People with low vision impairment often find that it is difficulty to perform basic household activities of daily living. Following are some suggestions:
FOR THE KITCHEN
- When pouring dark liquids (such as coffee) from a container into a cup, pour the dark liquid into a light-colored cup. Light colored cups should be placed on a dark colored placement or tray.
- When pouring light colored liquids (such as milk) from a container into a cup, pour the light colored liquid into a dark colored cup. Dark colored cups should be placed on a light colored placement or tray.
- Use a dark cutting board for light colored foods, and a light colored cutting board for dark food.
- Use brightly contrasting colored paint or tape on the handles of kitchen equipment and utensils.
- Stove and oven dials should be marked with bright, contrasting tape. Mark the oven dial at the temperature most frequently used, or use several contrasting colors for different temperatures.
- Tape over the knobs for the back burners of your stove so that they cannot be turned on. This will prevent accidents from occurring due to reaching over a flame or due to touching a heated burner in front.
- It can be easier to learn to cook by time, rather than trying to visually check some of the items you are cooking
- Write recipes on 5” x 8” index cards in large print with a black felt tip pen. Color code the cards. For example, one color for meat dishes, another for poultry, a third for desserts.
TIPS FOR EATING
- When setting the table, if you use light dishes, put them on a dark tablecloth or placemat. Likewise, dark dishes need a light contrasting tablecloth or placemat. To reduce visual confusion, avoid tablecloths or placemats with a pattern.

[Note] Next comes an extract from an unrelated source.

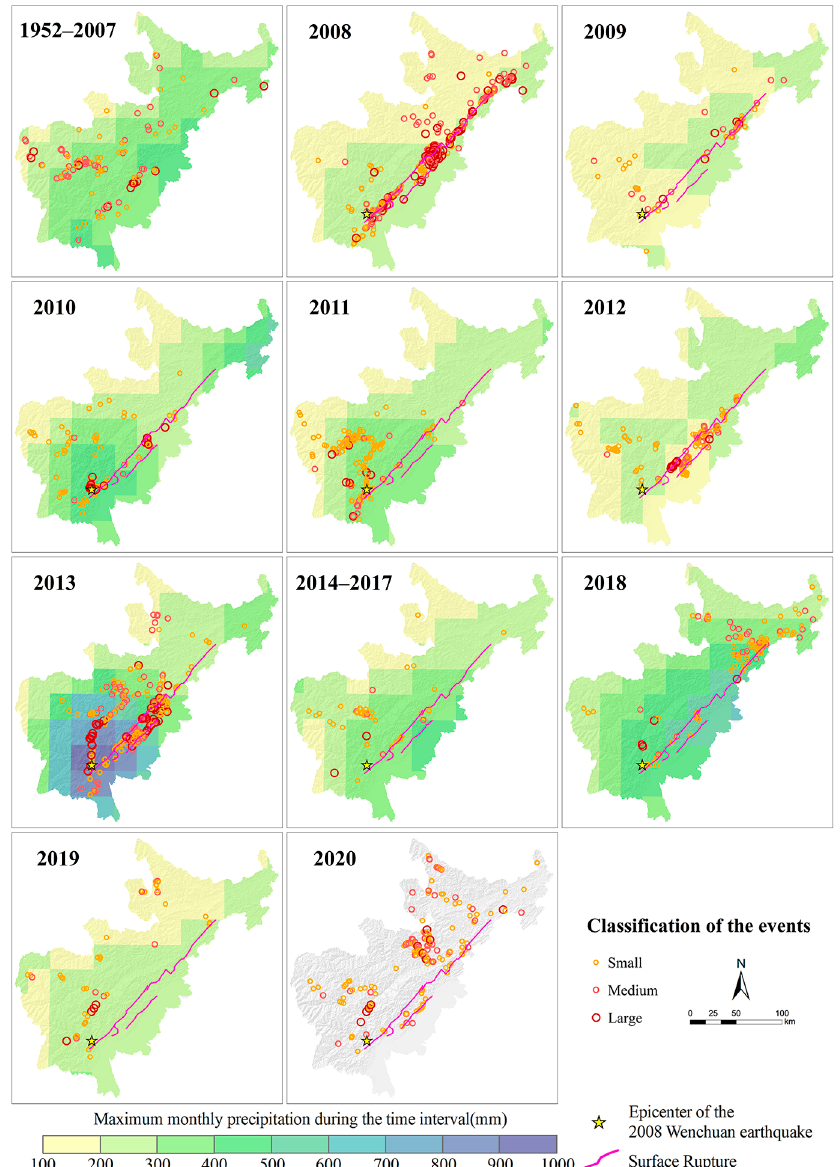
Figure 4. Distribution of debris flow events overlaid with the maximum monthly precipitation based on the GPCC data (25 × 25 km grid cells) with time. Events in 2000–2007 and 2014–2017 are shown as one time interval.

- Proper lighting will make it easier for you to see the food on your plate. Place a table lamp with a bright light bulb (at least 75W) in position to illuminate your plate. Be sure of the wattage your lamp can handle.
- When doing needlepoint, hook rugs, etc.; place a dark cloth below the canvas.
- When sorting two yarns or threads with slight differences in color, compare each strand to a “bunch” of that color.
- You must use bright light, shining directly on your work when reading or sewing. Use a desk lamp, not a floor lamp.
MORE HELPFUL HINTS
- In the bathroom use magnifying mirrors to help with shaving and makeup. A towel on the wall opposite the bathroom mirror, hung at the appropriate height, can be used to provide a contrasting background for the image of your head and hair. If you have light hair use a dark towel, for dark hair, use a light towel.
- When choosing a shower curtain, a clear plastic one (with a design if one chooses) allows more light to be transmitted into the shower than solid colors.
- Use brightly colored vinyl or cloth tape to provide color contrast to help locate such household items as the thermostat, electrical outlets, light switches, drawstrings on draperies etc.
- For stairs inside and outside of your home, mark the edge and the riser of the steps with contrasting colors.
- When viewing television, sit as close to the screen as needed for you to see the images. Patients who are visually impaired will not hurt their eyes by sitting close to the television.